Effects of extracellular adenine nucleotides on the electrical, ionic and secretory events in mouse pancreatic β‐cells

Abstract

1. The mechanisms whereby extracellular adenine nucleotides modulate pancreatic beta-cell function were studied with mouse islets stimulated by 15 mM glucose. 2. Adenosine 5'-triphosphate (ATP) and adenosine 5'-diphosphate (ADP) (100 microM) inhibited insulin release, 45Ca efflux and 86Rb efflux from islet cells, and decreased electrical activity in beta-cells. These changes were rapid but small and transient. 3. alpha,beta-Methylene ADP caused a rapid and sustained inhibition of insulin release, 45Ca efflux and 86Rb efflux from islet cells. It also produced a slight hyperpolarization of the beta-cell membrane, with sustained modification of the pattern but only transient decrease of the intensity of the electrical activity. In the absence of extracellular Ca2+, alpha,beta-methylene ADP increased 45Ca and 86Rb efflux without changing insulin release.
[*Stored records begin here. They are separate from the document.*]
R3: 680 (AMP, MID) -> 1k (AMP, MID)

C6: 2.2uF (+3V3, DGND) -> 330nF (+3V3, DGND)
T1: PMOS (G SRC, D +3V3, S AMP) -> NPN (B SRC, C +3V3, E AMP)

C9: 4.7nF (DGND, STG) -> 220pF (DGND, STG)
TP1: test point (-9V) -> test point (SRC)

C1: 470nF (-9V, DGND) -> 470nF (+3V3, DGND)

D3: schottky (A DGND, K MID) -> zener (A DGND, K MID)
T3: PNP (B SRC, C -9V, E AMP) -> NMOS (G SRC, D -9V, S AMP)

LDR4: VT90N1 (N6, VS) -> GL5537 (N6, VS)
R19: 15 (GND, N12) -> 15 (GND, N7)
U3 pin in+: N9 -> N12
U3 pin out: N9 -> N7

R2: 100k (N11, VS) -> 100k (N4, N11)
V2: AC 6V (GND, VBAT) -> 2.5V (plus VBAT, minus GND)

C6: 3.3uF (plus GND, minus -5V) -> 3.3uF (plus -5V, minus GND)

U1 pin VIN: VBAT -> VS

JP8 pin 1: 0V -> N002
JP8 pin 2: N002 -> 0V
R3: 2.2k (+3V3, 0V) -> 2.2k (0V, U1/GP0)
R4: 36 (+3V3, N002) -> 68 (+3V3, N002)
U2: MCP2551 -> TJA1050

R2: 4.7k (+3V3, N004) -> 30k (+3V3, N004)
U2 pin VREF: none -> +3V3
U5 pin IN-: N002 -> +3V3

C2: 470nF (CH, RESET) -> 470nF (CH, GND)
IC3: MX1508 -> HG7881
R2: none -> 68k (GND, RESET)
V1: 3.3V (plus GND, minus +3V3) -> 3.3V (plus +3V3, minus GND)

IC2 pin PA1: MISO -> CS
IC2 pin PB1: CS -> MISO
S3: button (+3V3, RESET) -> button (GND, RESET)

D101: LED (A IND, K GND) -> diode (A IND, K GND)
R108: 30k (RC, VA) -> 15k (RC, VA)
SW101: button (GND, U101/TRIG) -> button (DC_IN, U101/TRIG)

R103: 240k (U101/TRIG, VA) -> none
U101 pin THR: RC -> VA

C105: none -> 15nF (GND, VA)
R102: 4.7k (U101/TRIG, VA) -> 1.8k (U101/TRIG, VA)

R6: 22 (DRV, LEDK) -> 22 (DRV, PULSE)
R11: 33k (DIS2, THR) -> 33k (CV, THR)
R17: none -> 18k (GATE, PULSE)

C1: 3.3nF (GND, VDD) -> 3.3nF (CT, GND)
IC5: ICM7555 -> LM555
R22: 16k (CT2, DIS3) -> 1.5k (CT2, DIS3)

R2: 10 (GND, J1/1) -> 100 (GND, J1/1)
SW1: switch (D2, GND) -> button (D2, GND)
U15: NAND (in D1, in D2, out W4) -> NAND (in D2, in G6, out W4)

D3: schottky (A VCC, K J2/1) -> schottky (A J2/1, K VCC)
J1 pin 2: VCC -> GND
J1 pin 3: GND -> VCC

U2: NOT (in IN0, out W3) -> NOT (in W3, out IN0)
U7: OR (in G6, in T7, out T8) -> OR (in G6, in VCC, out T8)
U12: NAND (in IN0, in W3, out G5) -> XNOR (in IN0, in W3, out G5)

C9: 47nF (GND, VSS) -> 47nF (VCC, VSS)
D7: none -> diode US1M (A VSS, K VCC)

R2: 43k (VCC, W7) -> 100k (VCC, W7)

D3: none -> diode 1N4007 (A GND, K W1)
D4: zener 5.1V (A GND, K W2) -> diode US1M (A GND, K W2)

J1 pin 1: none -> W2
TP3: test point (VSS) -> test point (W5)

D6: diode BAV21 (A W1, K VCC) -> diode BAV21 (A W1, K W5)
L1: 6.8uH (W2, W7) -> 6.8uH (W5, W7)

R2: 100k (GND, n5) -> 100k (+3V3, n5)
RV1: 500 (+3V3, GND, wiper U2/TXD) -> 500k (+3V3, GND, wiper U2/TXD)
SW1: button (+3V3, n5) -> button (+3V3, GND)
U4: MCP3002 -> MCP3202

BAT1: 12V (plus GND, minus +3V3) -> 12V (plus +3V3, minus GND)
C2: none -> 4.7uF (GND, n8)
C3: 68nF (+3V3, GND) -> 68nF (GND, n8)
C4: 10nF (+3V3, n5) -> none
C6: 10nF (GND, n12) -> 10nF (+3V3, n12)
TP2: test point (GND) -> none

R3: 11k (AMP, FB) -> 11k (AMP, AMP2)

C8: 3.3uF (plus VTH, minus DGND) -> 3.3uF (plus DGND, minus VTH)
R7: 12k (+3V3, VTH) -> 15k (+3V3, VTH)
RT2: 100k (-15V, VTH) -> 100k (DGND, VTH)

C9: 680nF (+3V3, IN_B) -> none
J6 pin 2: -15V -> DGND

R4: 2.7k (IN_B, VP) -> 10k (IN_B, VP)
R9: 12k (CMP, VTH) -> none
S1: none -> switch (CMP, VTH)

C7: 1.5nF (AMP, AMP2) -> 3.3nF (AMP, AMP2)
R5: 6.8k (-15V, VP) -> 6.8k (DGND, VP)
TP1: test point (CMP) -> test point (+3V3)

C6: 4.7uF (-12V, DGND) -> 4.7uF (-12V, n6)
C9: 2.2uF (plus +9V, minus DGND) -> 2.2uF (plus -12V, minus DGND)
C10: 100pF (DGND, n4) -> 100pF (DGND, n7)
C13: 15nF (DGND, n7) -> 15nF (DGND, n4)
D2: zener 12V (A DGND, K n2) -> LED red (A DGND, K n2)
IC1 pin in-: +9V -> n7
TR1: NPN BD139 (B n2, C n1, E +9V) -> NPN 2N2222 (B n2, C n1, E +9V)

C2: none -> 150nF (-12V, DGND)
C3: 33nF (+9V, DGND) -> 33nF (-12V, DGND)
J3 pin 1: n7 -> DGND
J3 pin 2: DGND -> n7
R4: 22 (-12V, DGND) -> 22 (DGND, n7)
Most effects of alpha,beta-methylene ATP were qualitatively similar but quantitatively smaller than those of the ADP-analogue. 4. Adenylylimido-diphosphate (AMP-PNP) slightly increased 45Ca and 86Rb efflux and potentiated insulin release in the presence of extracellular Ca2+. However, its effects on electrical activity in beta-cells were qualitatively similar to those of the alpha,beta-methylene analogues. 5. The small effects of ATP and ADP could result from their degradation into adenosine. alpha,beta-Methylene ADP appears to increase K+ permeability of the beta-cell membrane and to produce a second, intracellular, effect which largely contributes to the inhibition of insulin release. Another recognition site, with higher affinity for triphosphate derivatives, could mediate the small stimulatory effects of AMP-PNP.